Records excerpted from a collection
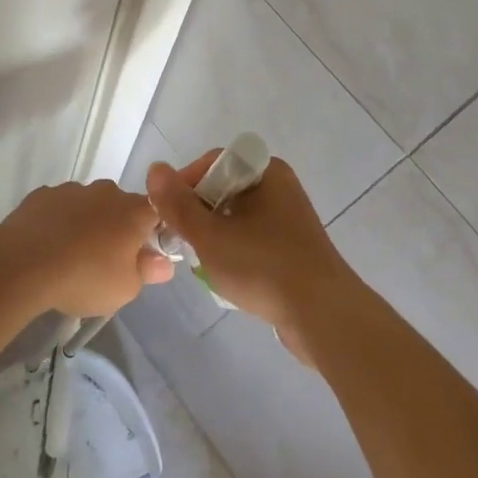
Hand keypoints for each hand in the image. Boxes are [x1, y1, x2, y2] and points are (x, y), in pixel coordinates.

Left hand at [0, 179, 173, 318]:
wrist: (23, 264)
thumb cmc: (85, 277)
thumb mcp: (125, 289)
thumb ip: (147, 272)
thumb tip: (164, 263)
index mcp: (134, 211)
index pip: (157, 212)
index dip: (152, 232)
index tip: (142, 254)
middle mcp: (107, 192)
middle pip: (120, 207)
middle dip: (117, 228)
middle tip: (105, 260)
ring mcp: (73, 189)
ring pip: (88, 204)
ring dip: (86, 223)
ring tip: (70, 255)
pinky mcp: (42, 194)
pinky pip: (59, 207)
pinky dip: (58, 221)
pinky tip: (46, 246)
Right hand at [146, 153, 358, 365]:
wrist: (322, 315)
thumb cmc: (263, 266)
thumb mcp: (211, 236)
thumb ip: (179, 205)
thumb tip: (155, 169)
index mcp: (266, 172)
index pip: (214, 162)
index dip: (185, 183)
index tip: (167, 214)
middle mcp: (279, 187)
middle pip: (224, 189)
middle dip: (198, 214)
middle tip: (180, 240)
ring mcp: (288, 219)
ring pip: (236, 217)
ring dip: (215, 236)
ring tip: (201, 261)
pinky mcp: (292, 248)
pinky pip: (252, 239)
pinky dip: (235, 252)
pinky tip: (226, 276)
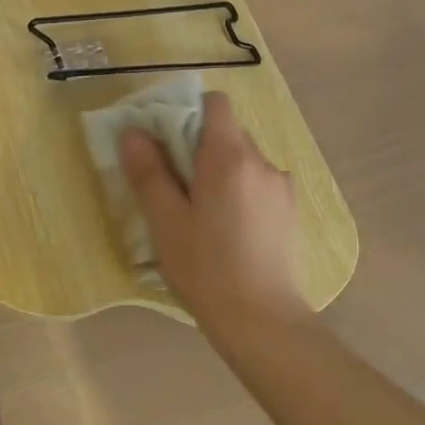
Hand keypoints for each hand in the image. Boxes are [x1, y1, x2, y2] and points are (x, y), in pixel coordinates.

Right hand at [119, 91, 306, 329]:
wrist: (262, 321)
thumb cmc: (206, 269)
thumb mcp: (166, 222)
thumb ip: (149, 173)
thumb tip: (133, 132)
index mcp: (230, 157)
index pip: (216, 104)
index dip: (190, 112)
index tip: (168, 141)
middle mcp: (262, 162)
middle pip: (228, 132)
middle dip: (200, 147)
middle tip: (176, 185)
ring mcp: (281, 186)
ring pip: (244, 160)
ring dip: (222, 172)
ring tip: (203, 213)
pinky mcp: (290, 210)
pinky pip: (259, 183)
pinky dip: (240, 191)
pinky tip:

Work request: Pictures should be skipped, and the records retyped word for word.

Answer below:
Hand keypoints for each hand in the image. Boxes are [x1, y1, x2, y2] and points are (x, y), in pixel coordinates.

Left hand at [0, 179, 173, 318]:
wrist: (23, 264)
thumb cmc: (85, 277)
thumb mcp: (125, 289)
thumb ip: (147, 272)
thumb tip: (164, 263)
index mcp: (134, 211)
index pip: (157, 212)
index dip: (152, 232)
index tip: (142, 254)
middle mcp: (107, 192)
middle pip: (120, 207)
middle dip: (117, 228)
middle tip: (105, 260)
ring mcp: (73, 189)
ring pip: (88, 204)
ring dip: (86, 223)
ring tip: (70, 255)
pinky mcp: (42, 194)
pinky pip: (59, 207)
pinky dip: (58, 221)
pinky tip: (46, 246)
Right hand at [146, 153, 358, 365]:
wrist: (322, 315)
thumb cmc: (263, 266)
thumb mcp: (211, 236)
thumb ip: (179, 205)
thumb tip: (155, 169)
index mcp: (266, 172)
index pip: (214, 162)
index dip: (185, 183)
index tip: (167, 214)
middle mcp: (279, 187)
middle pip: (224, 189)
middle dip: (198, 214)
middle tip: (180, 240)
ring mcp: (288, 219)
ring pip: (236, 217)
ring dip: (215, 236)
ring tip: (201, 261)
pinky mcp: (292, 248)
pinky pip: (252, 239)
pinky dip: (235, 252)
pinky tip: (226, 276)
Hand keypoints for each hand in the image. Boxes are [x1, y1, x2, y2] and points are (x, y), in pixel coordinates.

Right hand at [119, 91, 306, 329]:
wrist: (262, 321)
thumb cmc: (206, 269)
thumb mcp: (166, 222)
thumb ip: (149, 173)
thumb tip: (133, 132)
index mcp: (230, 157)
index pip: (216, 104)
index dip: (190, 112)
index tip: (168, 141)
middle mcp: (262, 162)
middle pip: (228, 132)
middle dip: (200, 147)
middle tip: (176, 185)
ring mcp: (281, 186)
ring pip: (244, 160)
ring dip: (222, 172)
ring tip: (203, 213)
pinky mcp: (290, 210)
pinky pip: (259, 183)
pinky dip: (240, 191)
pinky tip:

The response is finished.